NASA, hopefully. But more likely… Raytheon interns, backed by an emergency contract awarded through a phone call that starts with, “You guys have glow-in-the-dark capabilities, right?”
And about the International Space Station—yes, it’s old. Yes, it creaks. Yes, Russian cosmonauts have duct-taped it more times than their own diplomatic policies. But it still floats. It still orbits. And most importantly, it hasn’t exploded yet.
So why replace it now?
Because it’s not bold to maintain things.
It’s bold to scrap working systems and announce space real estate like it’s a new Top Golf franchise.
What will the new station look like?
We don’t know. But based on the current administration’s aesthetic, I’d guess:
- Neon blue underlighting
- Corporate sponsorship (Welcome to the Bud Light Orbital Lounge™)
- AI automation that mishears “shut down auxiliary thrusters” as “launch the toaster oven”
- A slightly racist Mars-themed mascot named Cosmo Kenny
It’ll be a floating condo with great views and no emergency exit plan.
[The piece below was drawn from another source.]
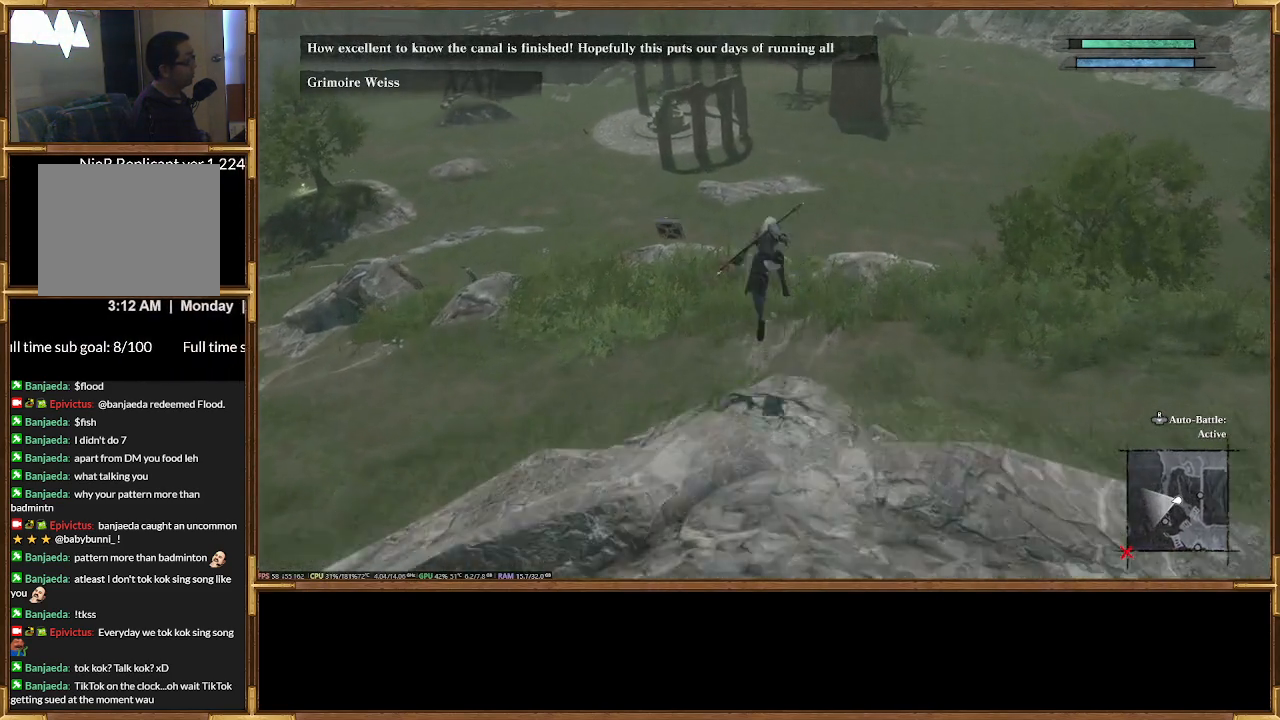
{"dt_ms": 1000, "buttons": []}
Meanwhile, back on the moon, I imagine the reactor project being handled like most American infrastructure:
- Year 1: Plans drawn by a guy named Chad who once built a backyard zipline.
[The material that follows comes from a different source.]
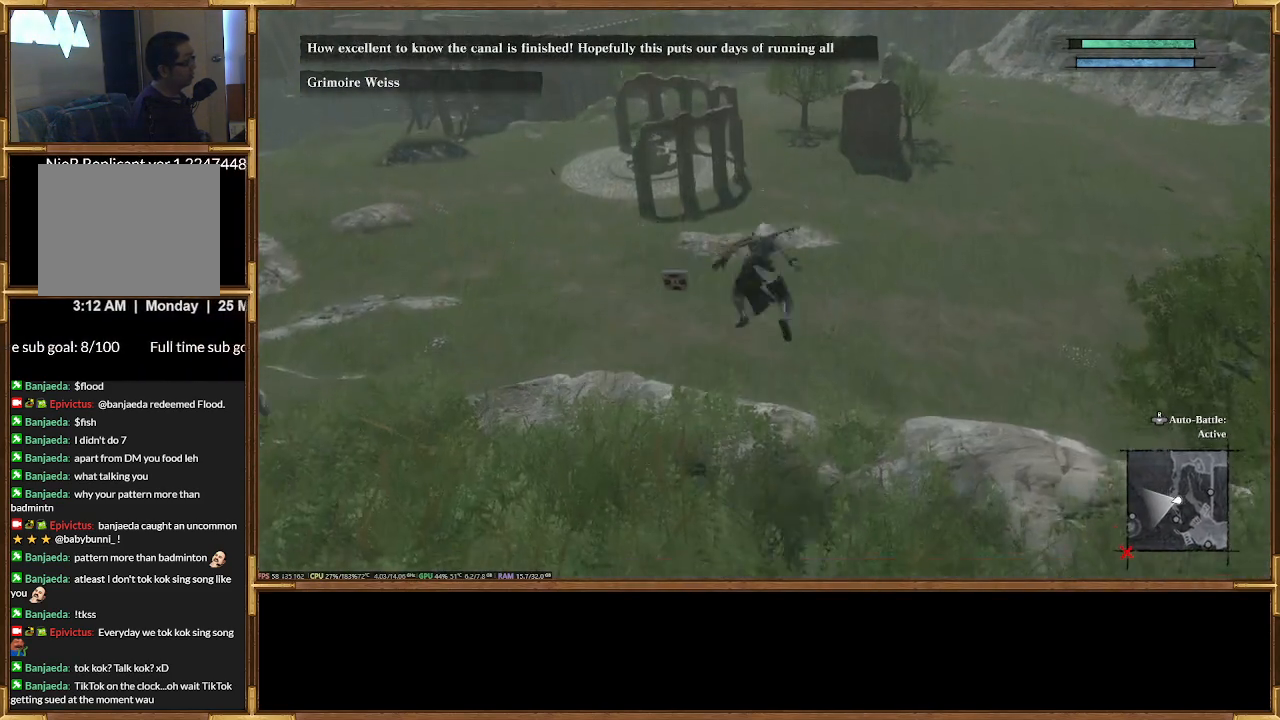
{"dt_ms": 500, "buttons": ["R2"], "events": [[100, "R2", "down"], [333, "R2", "up"], [433, "R2", "down"]]}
- Year 2: Groundbreaking ceremony, followed by immediate radiation breach.
- Year 3: Budget overrun by $87 billion, blamed on “cosmic inflation.”
- Year 4: TikTok conspiracy theories that the moon is now gay because the reactor uses pronoun-neutral uranium.
- Year 5: GoFundMe to replace the moon with something more “patriotic.”
But the truly terrifying part?
We’ll get used to it.
We’ll normalize phrases like “lunar containment breach” and “minor satellite fission event” the same way we accepted “unprecedented heat dome” and “presidential mugshot.”
We’ll tweet jokes about glow-in-the-dark astronauts and then move on to whatever celebrity got canceled for blinking weird.
Because that’s how it works now.
Disaster isn’t shocking anymore.
It’s just Tuesday.
Final Thought:
The idea of a nuclear reactor on the moon isn’t inherently evil.
But fast-tracking it with political urgency, corporate ambition, and reality TV leftovers at the helm?
That’s not innovation. That’s a launchpad-shaped midlife crisis.
We used to reach for the stars with wonder.
Now we just hurl hardware at them and pray no one asks for a maintenance log.